Mit größter Zärtlichkeit liebte mich, wie man mir erzählte, meine Großmutter Maria Medici. Leider fiel sie in Ungnade beim Hofe und ging nach Brüssel und darauf nach Köln, wo sie fast in Dürftigkeit gestorben ist. Sie hat den schönen Luxemburgpalast erbaut, heute mein Eigentum.
In dieser großen Königin habe ich zu meinem Unglück meine zweite Mutter verloren.
Und dieser doppelte Verlust gereichte zunächst meiner Erziehung zum größten Nachteil.

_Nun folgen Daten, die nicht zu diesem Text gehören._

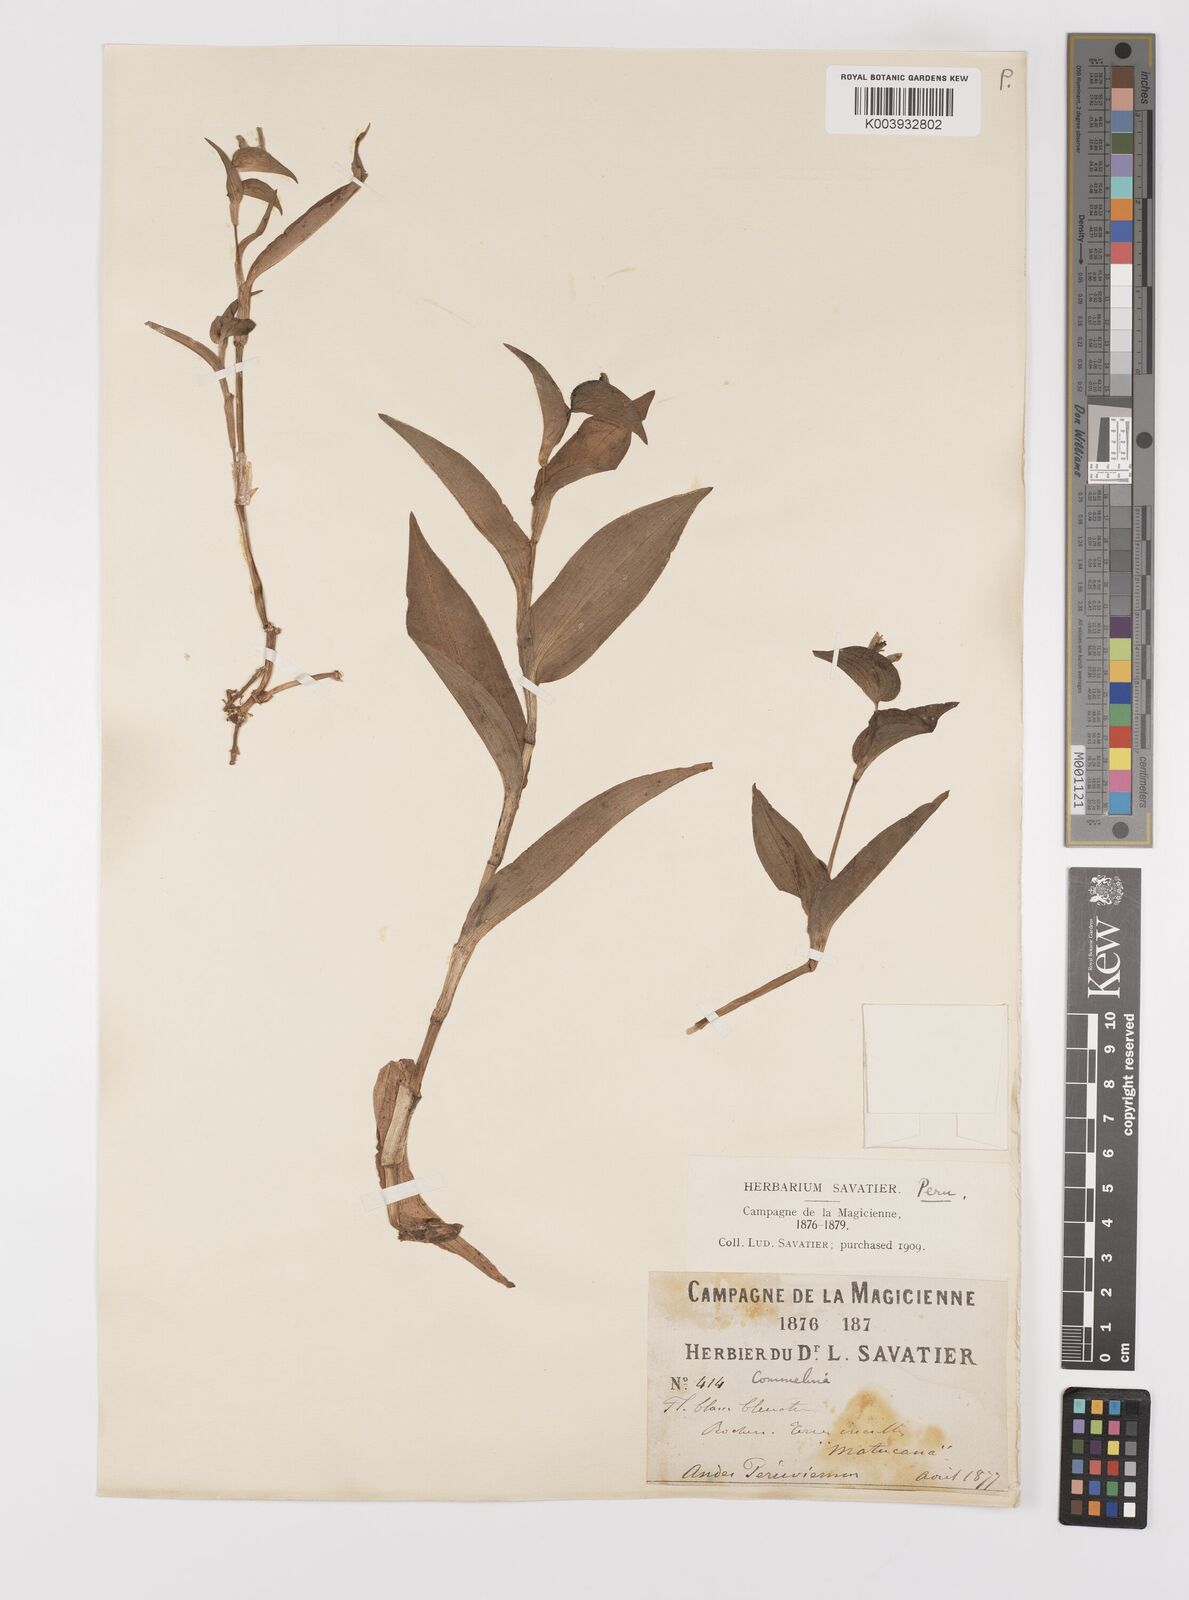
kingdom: Plantae
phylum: Tracheophyta
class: Liliopsida
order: Commelinales
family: Commelinaceae
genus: Commelina
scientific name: Commelina
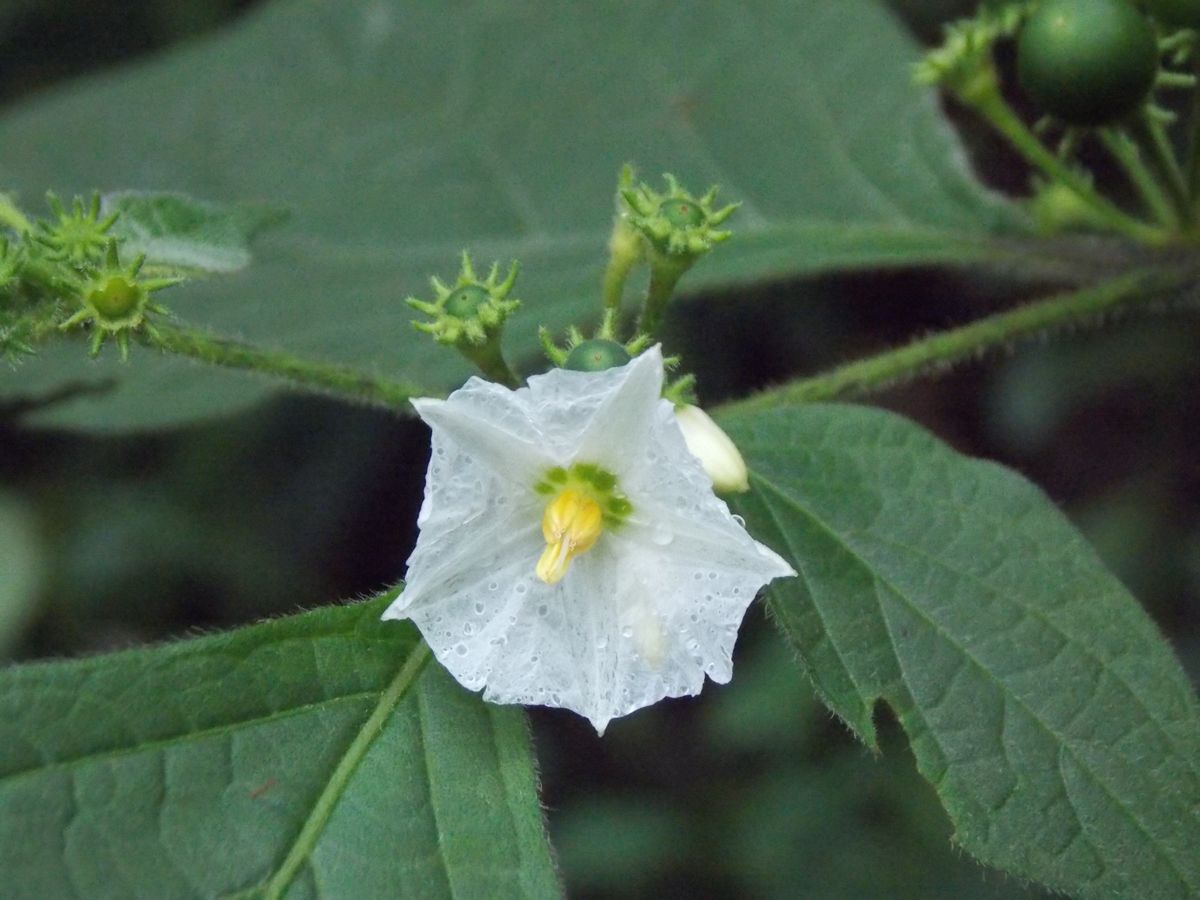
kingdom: Plantae
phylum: Tracheophyta
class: Magnoliopsida
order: Solanales
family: Solanaceae
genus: Lycianthes
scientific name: Lycianthes arrazolensis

Ich will damit nicht sagen, daß meine Erzieherin, die Marquise von Saint-Georges, nicht alle die Eigenschaften besessen hätte, die zu einer solchen Mission erforderlich sind. Aber Kinder meiner Geburt haben selten, so jung sie auch sein mögen, Respekt vor denjenigen, die im Rang unter ihnen stehen, wenn diesen nicht eine höhere Autorität zu Hilfe kommt.
Darum darf ich behaupten, daß ich all meine guten Eigenschaften weniger meiner Erziehung als meinem Naturell verdanke; denn ich kann mich nicht erinnern, je eine Zurechtweisung erfahren zu haben, wenn ich auch noch so unartig war.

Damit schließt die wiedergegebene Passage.